Dinge, so oder so

 

Die Dinge der Woche (04. September 2005)
  

  Frühmorgens in einem Schloss nahe Saarlouis. Ein rundlicher Mann mit unerhört glatter Gesichtshaut zupft sich die Haare zurecht. Gedankenverloren taucht er seine Finger in einen Champagnerkelch und malt einen Namen an den Spiegel. "Katja". Die Schrift verdunstet rasch. Hundert SMS-Mitteilungen hat er gesendet, langstielige Rosen ins ferne Dresden transportieren lassen. Doch Katja bleibt stumm.

  Er streicht sich über die Wangen: Herrlich, diese Haut. Wer in der deutschen Politik hat eine so glatte Haut? "Ihre frische Gesichtsfarbe und ihr Mitleid mit uns Unterdrückten finde ich spitze", hatte ihm eine Anhängerin aus Thüringen geschrieben. Mandy, hiess sie, oder so. Ach, die Frauen. Er hatte sie ja schon satt. Es gab Wichtigeres: Wieder mitzumischen, wieder alles besser zu wissen als diese politischen Zwerge der Konkurrenzparteien. Es läuft gut. Er kann zufrieden sein. Wäre da nicht dieses Zucken der Lenden, dieses Aufbegehren von längst verschütteten Gefühlen. Katja ist schuld, die blutjunge Idealistin aus dem Osten. Was zählt da sein Alter! Seine Haut macht ihn schliesslich Monate jünger. Und er hat, was Jüngere nicht haben: Kreditkarten, uralten Rotwein, Bildung.

  Ein ganz normaler Tag liegt vor ihm: Treffen mit Hartz-IV-Empfängern, Besuch von sozialen Brennpunkten, eine aufrüttelnde Ansprache in einer sächsischen Mittelstadt. Man würde Schnitzel essen, Bier trinken und eng zusammenrücken. Schnitzel und Bier. Er fühlt einen leichten Würgereflex.

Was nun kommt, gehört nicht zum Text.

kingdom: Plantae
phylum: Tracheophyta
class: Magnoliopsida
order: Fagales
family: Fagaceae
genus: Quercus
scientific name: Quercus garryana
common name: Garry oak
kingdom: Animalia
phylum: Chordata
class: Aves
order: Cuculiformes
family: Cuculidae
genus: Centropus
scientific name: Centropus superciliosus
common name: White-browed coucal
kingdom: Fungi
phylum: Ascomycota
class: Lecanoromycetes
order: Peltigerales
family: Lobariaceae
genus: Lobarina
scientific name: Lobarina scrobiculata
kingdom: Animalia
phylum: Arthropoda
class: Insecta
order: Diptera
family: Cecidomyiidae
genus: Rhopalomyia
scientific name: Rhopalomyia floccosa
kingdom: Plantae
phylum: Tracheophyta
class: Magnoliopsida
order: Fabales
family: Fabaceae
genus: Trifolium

  Alles wäre nicht so schlimm, wenn Katja dabei wäre. Wie vor einer Woche. Er hatte eine seiner aufrüttelnden Reden vor deklassierten, graugesichtigen Globalisierungsopfern gehalten. Er stand auf dem Podium, ertrank im Strudel seiner Worte, während die Schweissperlen auf seiner glatten Haut umherirrten. Dann kam Katja, die Vizevorsitzende der neuen Partei. Rote Haare, madonnenhafte Züge und eine fast so reine Haut wie er. Sie sassen nebeneinander (siehe Bild).

  Welche Wärme diese Katja verströmte! Keine Frau, die im Kapitalismus heranwächst, ist so warm. Sie liest Bücher, anstatt sich den Hintern tätowieren zu lassen. Ihre unschuldige Ernsthaftigkeit weckte schwüle Fantasien bei ihm. Mit ihr am offenen Kamin sitzen, ihr die Vorzüge des Barolo gegenüber dem Chianti zu erklären. Ihr die grosse Welt zu zeigen. Und dann ... später ... vieleicht ...

  Das Handy klingelt. Nein, nicht sie. Sein Fahrer mit dem Wagen. Wieder geht es in den Osten, wo viele Katjas darauf warten, von erfahrenen Männern aus dem Westen in die Kunst der Kapitalismuskritik und der Weinverkostung eingeführt zu werden. Der rundliche Mann knotet die Seidenkrawatte. Schnitzel und Bier. Er schluchzt leise.